Logstash Date filter timezone

Shubhank_Gupta · August 8, 2018, 9:14am

Hi,

filebeat.yml

Code -

filebeat.inputs:

type: log
paths:
- logs/debug/*
fields:
document_type: debug
cu_hostname_input: dummy
user_tag: shubh_08_aug_debug_testt
sw_version: Unspecified
timeZone: EST
fields_under_root: true
close_inactive: 1m
close_eof: true
exclude_files: [".PerformanceLog_RP.","uncompress.sh"]

This is my code as filter .conf file

date {
match => ["log_timestamp" , "yyyyMMdd HHmmss.SSSSSS"]
target => "@timestamp"
#timezone => "%{[fields][timeZone]}"
#timezone => "%{[field][timeZone]}"
#add_field => { "debug" => "debugTimestampMatched"}
add_field => { "timezone_value" => "%{[fields][timeZone]}"}
}

Now my issue is how to provide timezone value in date filter of timeZone value coming from filebeat.
timeZone value is either "UTC" or "IST" or "EST" only.

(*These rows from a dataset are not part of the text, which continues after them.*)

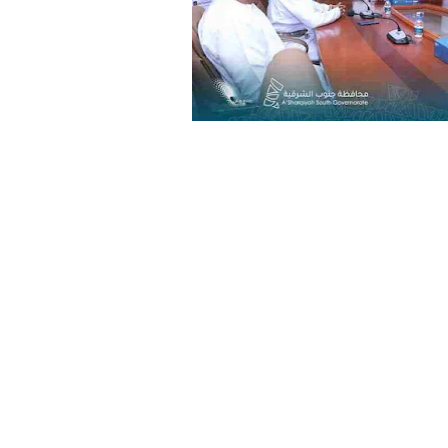
بالفيديو
شر
اراء زوار
احتس
خريف
مكاف
صلالة
نها
2026
الخد
محافظة
في
ظفار
قان
الع
العما
أه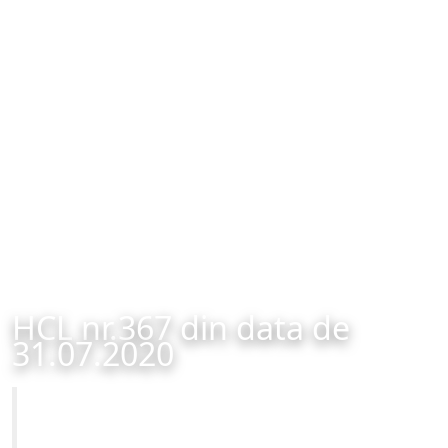
HCL nr.367 din data de
31.07.2020
Primăria Municipiului Brașov
HCL nr.367 din data de 31.07.2020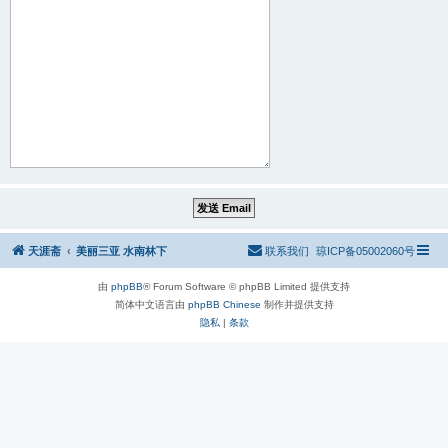
天涯斋
美丽三亚 水南林下
联系我们
琼ICP备05002060号
由
phpBB
® Forum Software © phpBB Limited 提供支持
简体中文语言由
phpBB Chinese
制作并提供支持
隐私
|
条款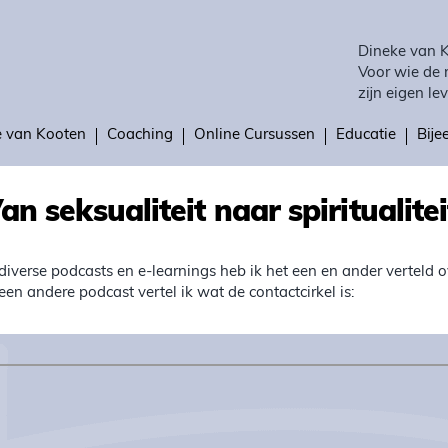
Dineke van 
Voor wie de 
zijn eigen lev
e van Kooten
Coaching
Online Cursussen
Educatie
Bij
an seksualiteit naar spiritualitei
 diverse podcasts en e-learnings heb ik het een en ander verteld ov
 een andere podcast vertel ik wat de contactcirkel is: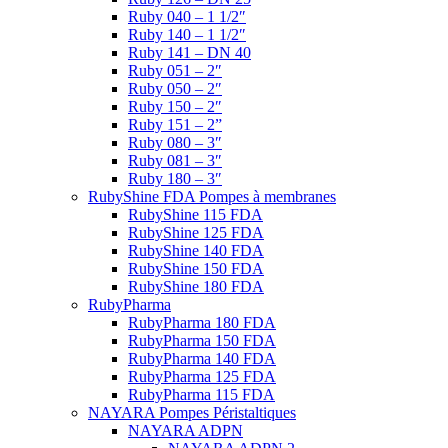
Ruby 040 – 1 1/2″
Ruby 140 – 1 1/2″
Ruby 141 – DN 40
Ruby 051 – 2″
Ruby 050 – 2″
Ruby 150 – 2″
Ruby 151 – 2”
Ruby 080 – 3″
Ruby 081 – 3″
Ruby 180 – 3″
RubyShine FDA Pompes à membranes
RubyShine 115 FDA
RubyShine 125 FDA
RubyShine 140 FDA
RubyShine 150 FDA
RubyShine 180 FDA
RubyPharma
RubyPharma 180 FDA
RubyPharma 150 FDA
RubyPharma 140 FDA
RubyPharma 125 FDA
RubyPharma 115 FDA
NAYARA Pompes Péristaltiques
NAYARA ADPN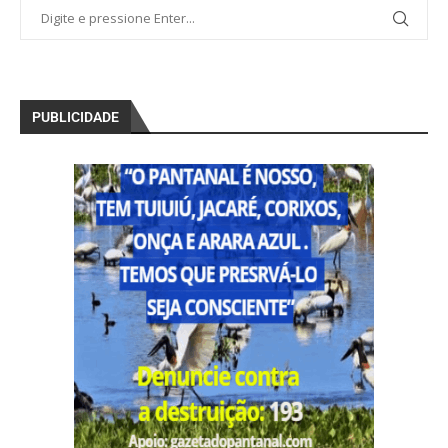
PUBLICIDADE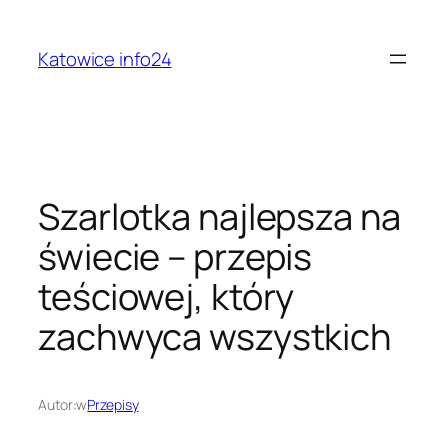
Przejdź
do
Katowice info24
treści
Szarlotka najlepsza na
świecie – przepis
teściowej, który
zachwyca wszystkich
Autor:
w
Przepisy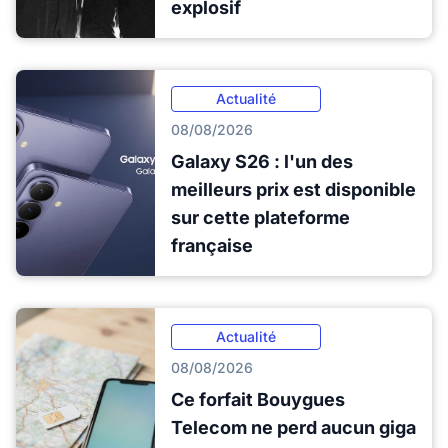
explosif
Actualité
08/08/2026
Galaxy S26 : l'un des
meilleurs prix est disponible
sur cette plateforme
française
Actualité
08/08/2026
Ce forfait Bouygues
Telecom ne perd aucun giga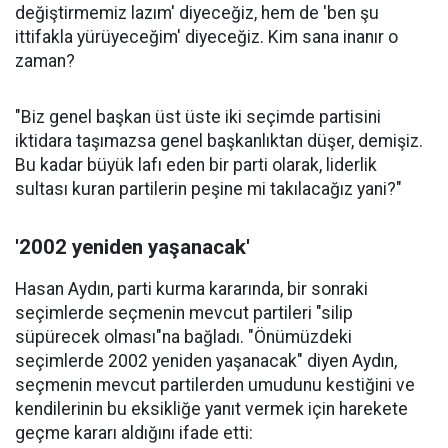
değiştirmemiz lazım' diyeceğiz, hem de 'ben şu
ittifakla yürüyeceğim' diyeceğiz. Kim sana inanır o
zaman?
"Biz genel başkan üst üste iki seçimde partisini
iktidara taşımazsa genel başkanlıktan düşer, demişiz.
Bu kadar büyük lafı eden bir parti olarak, liderlik
sultası kuran partilerin peşine mi takılacağız yani?"
'2002 yeniden yaşanacak'
Hasan Aydın, parti kurma kararında, bir sonraki
seçimlerde seçmenin mevcut partileri "silip
süpürecek olması"na bağladı. "Önümüzdeki
seçimlerde 2002 yeniden yaşanacak" diyen Aydın,
seçmenin mevcut partilerden umudunu kestiğini ve
kendilerinin bu eksikliğe yanıt vermek için harekete
geçme kararı aldığını ifade etti: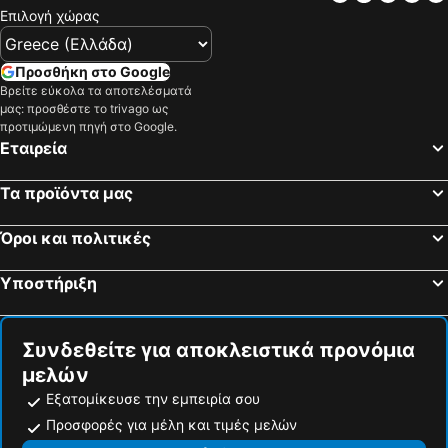
Επιλογή χώρας
Ρέθυμνο, Κρήτη Ξενοδοχεία
Άγιος Νικόλαος, Κρήτη Ξενοδοχεία
Μάλια, Κρήτη Ξενοδοχεία
Χερσόνησος, Κρήτη Ξενοδοχεία
Προσθήκη στο Google
Ιεράπετρα, Κρήτη Ξενοδοχεία
Μπαλί, Κρήτη Ξενοδοχεία
Βρείτε εύκολα τα αποτελέσματά
Γούβες, Κρήτη Ξενοδοχεία
Αθήνα, Περιφέρεια Αττικής Ξενοδοχεία
μας: προσθέστε το trivago ως
προτιμώμενη πηγή στο Google.
Θεσσαλονίκη, Κεντρική Μακεδονία Ξενοδοχεία
Ασκέλι, Περιφέρεια Αττικής Ξενοδοχεία
Εταιρεία
Ιωάννινα, Ήπειρος Ξενοδοχεία
Ναύπλιο, Πελοπόννησος Ξενοδοχεία
Τα προϊόντα μας
Χώρα Τήνου, Νότιο Αιγαίο Ξενοδοχεία
Καλαμάτα, Πελοπόννησος Ξενοδοχεία
Ρόδος - Πόλη, Νότιο Αιγαίο Ξενοδοχεία
Όροι και πολιτικές
Υποστήριξη
Συνδεθείτε για αποκλειστικά προνόμια
μελών
Εξατομίκευσε την εμπειρία σου
Προσφορές για μέλη και τιμές μελών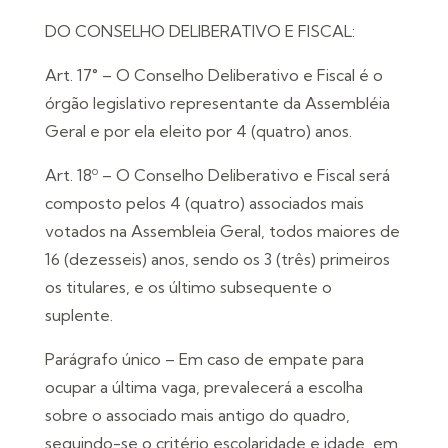
DO CONSELHO DELIBERATIVO E FISCAL:
Art. 17° – O Conselho Deliberativo e Fiscal é o
órgão legislativo representante da Assembléia
Geral e por ela eleito por 4 (quatro) anos.
Art. 18º – O Conselho Deliberativo e Fiscal será
composto pelos 4 (quatro) associados mais
votados na Assembleia Geral, todos maiores de
16 (dezesseis) anos, sendo os 3 (três) primeiros
os titulares, e os último subsequente o
suplente.
Parágrafo único – Em caso de empate para
ocupar a última vaga, prevalecerá a escolha
sobre o associado mais antigo do quadro,
seguindo-se o critério escolaridade e idade, em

add_field => { "timezone_value" => "%{[fields][timeZone]}"}
This syntax gives value as

timezone_value %{[fields][timeZone]}

Thanks,

Shubhank_Gupta · August 8, 2018, 9:23am

I have tried
add_field => { "timezone_value" => %{[fields][timeZone]}}

Same result

Need help

magnusbaeck · August 8, 2018, 12:11pm

Since you have fields_under_root: true the fields don't end up as subfields of fields.

Note that it doesn't appear that the timezone option supports all the timezone names that you have. See the documentation of that option.

system · September 5, 2018, 12:11pm

This topic was automatically closed 28 days after the last reply. New replies are no longer allowed.